The Helmholtz-Zentrum Hereon, Germany, is operating the user experiments for microtomography at the beamlines P05 and P07 using synchrotron radiation produced in the storage ring PETRA III at DESY, Hamburg, Germany. Attenuation-contrast and phase-contrast techniques were established to provide an imaging tool for applications in biology, medical science and materials science. Within the recent years we built an imaging pipeline to optimize the deliverd radiation dose onto the sample with respect to the applied imaging technique. This became possible by the modernisation of the experiment control and the integration of different imaging detectors. In combination with an new concept for a high-speed X-ray shutter the applied radiation dose can be adjusted from high, for optimization of the statistic within the tomogram, to low, for avoiding any radiation based artefact. Within this talk the recent hardware and software developments integrated to the microtomography imaging system at the beamlinew P05/PETRA III and P07/PETRA III will be presented. Furthermore, the optimization of dose will be demonstrated on selected samples.

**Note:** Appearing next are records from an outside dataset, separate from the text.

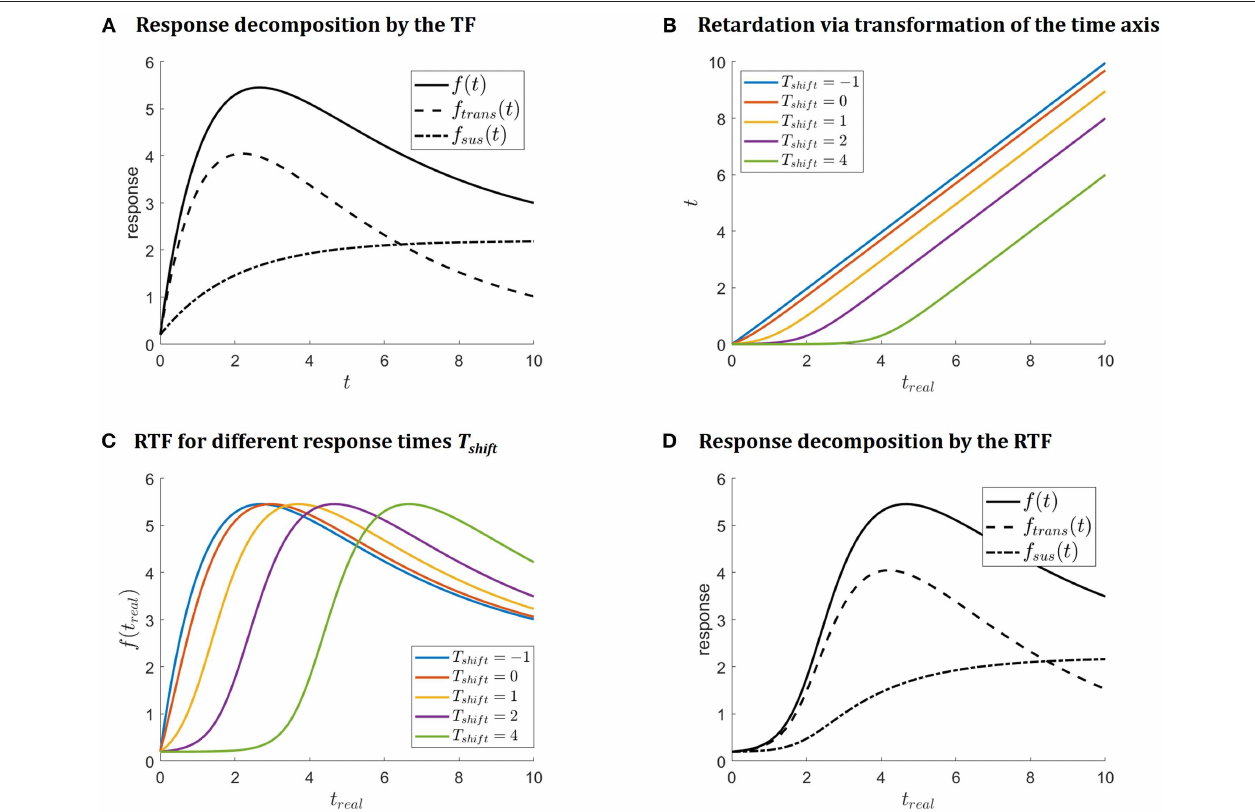
FIGURE 1 | (A) Illustrates decomposition of the response function (4) into sustained f sus and transient f trans parts. (B) Illustrates the transformation of the time axis which is introduced to retard the response curve. The impact on the response function is depicted in (C) . Decomposition of the retarded response function f ( t real ) f sus ( t real ) f trans ( t real ) is shown in (D) for T shift = + =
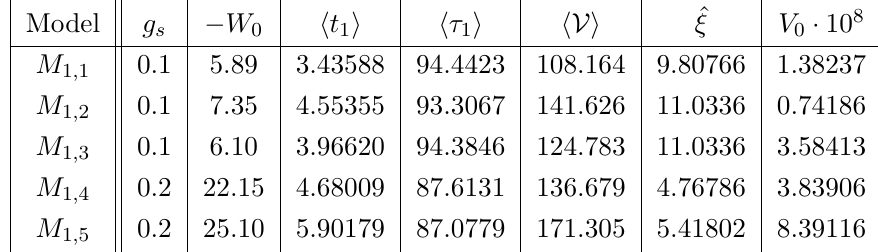
Table 11 . For all CICYs with h 1 , 1 = 1 , we present the α 0 -uplifted stable dS vacua lying in a relatively larger volume regime. The underlying parameters are set as a and the axion ρ is minimized at h ρ 1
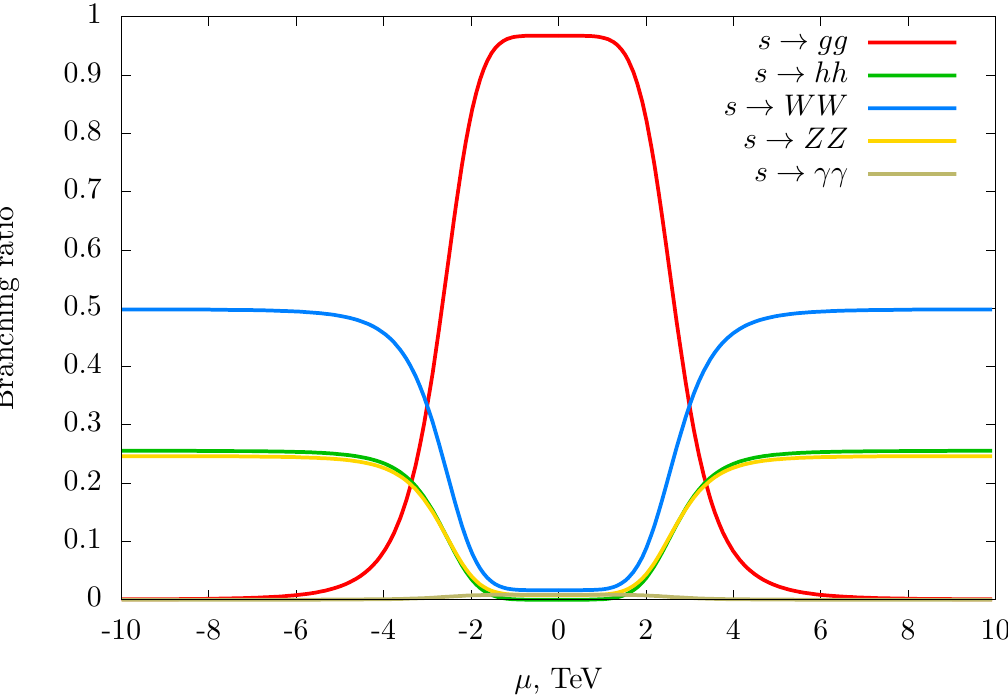
Figure 4. Branching ratios for sgoldstino decays in two gluons ( s gg , red line), two light neutral ! Higgs bosons ( s hh , green line), two W-bosons ( s WW , blue line), two Z-bosons ( s ! ! yellow line), two photons ( s (cid:13)(cid:13) , brown line) versus parameter (cid:22) . Here the model !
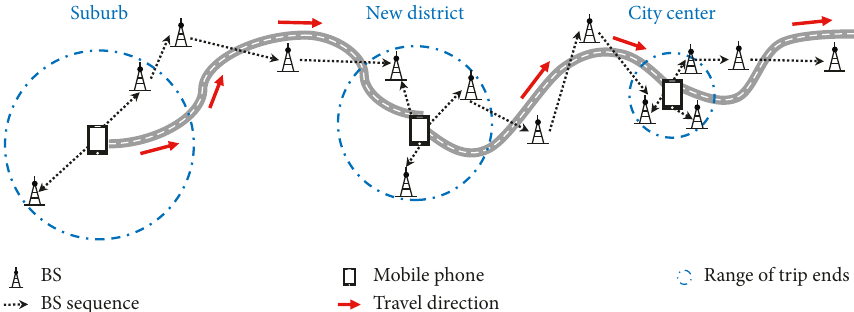
Figure 2: Spatial distribution of traces at trip ends under different BS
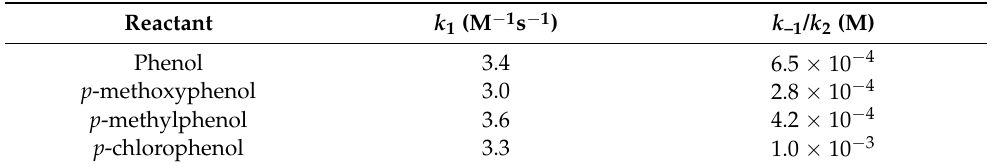
Table 1. Kinetic parameters for the reaction of rMb(Co III Cor) with hydrogen peroxide in the presence of phenol and its derivatives 1 .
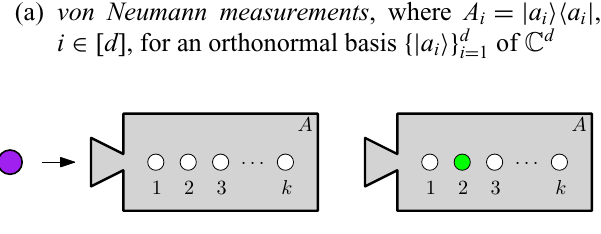
FIG. 2. A diagrammatic representation of a quantum measure- ment apparatus. The device has an input canal and a set of k light-emitting diodes that will turn on when the correspond- ing outcome is achieved. After the measurement is performed, the particle is destroyed and the apparatus displays the classical outcome (here,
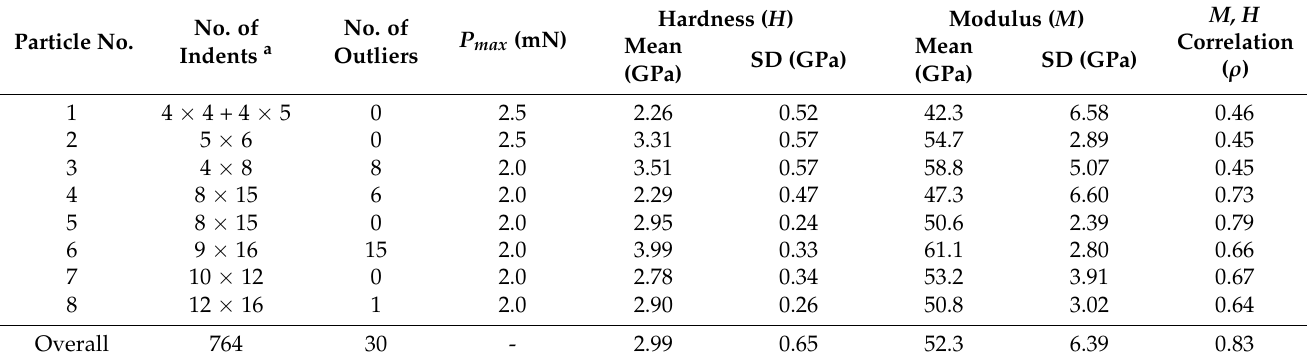
Table 4. Summary of indentation properties of precipitate obtained from modified EICP solution.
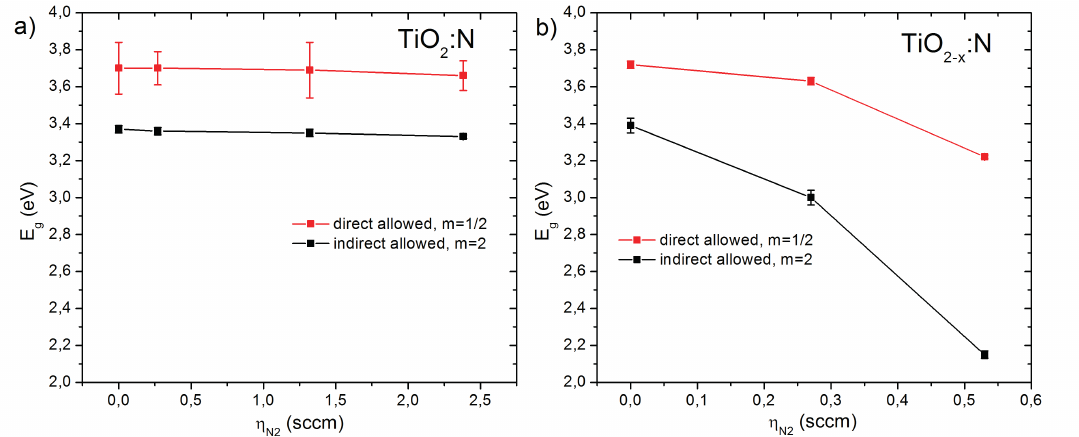
determined from optical transmittance and reflectance spectra shown in Figs. 6-7 as a function of nitrogen flow Figure 8: Energy band gap E g rate η for thin films of a) stoichiometric TiO :N (I/I =0.13) and b) non-stoichiometric TiO N2 2 0 optical transitions are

Recent advancements in propagation-based phase-contrast imaging, such as hierarchical imaging, have enabled the visualization of internal structures in large biological specimens and material samples. However, wavefront marker-based techniques, which provide quantitative electron density information, face challenges when imaging larger objects due to stringent beam stability requirements and potential structural changes in objects during longer measurements. Extending the fields-of-view of these methods is crucial for obtaining comparable quantitative results across beamlines and adapting to the smaller beam profiles of fourth-generation synchrotron sources. We introduce a novel technique combining an adapted eigenflat optimization with deformable image registration to address the challenges and enable quantitative high-resolution scans of centimeter-sized objects with micrometre resolution. We demonstrate the potential of the method by obtaining an electron density map of a rat brain sample 15 mm in diameter using speckle-based imaging, despite the limited horizontal field-of-view of 6 mm of the beamline (PETRA III, P05, operated by Hereon at DESY). This showcases the ability of the technique to significantly widen the range of application of wavefront marker-based techniques in both biological and materials science research.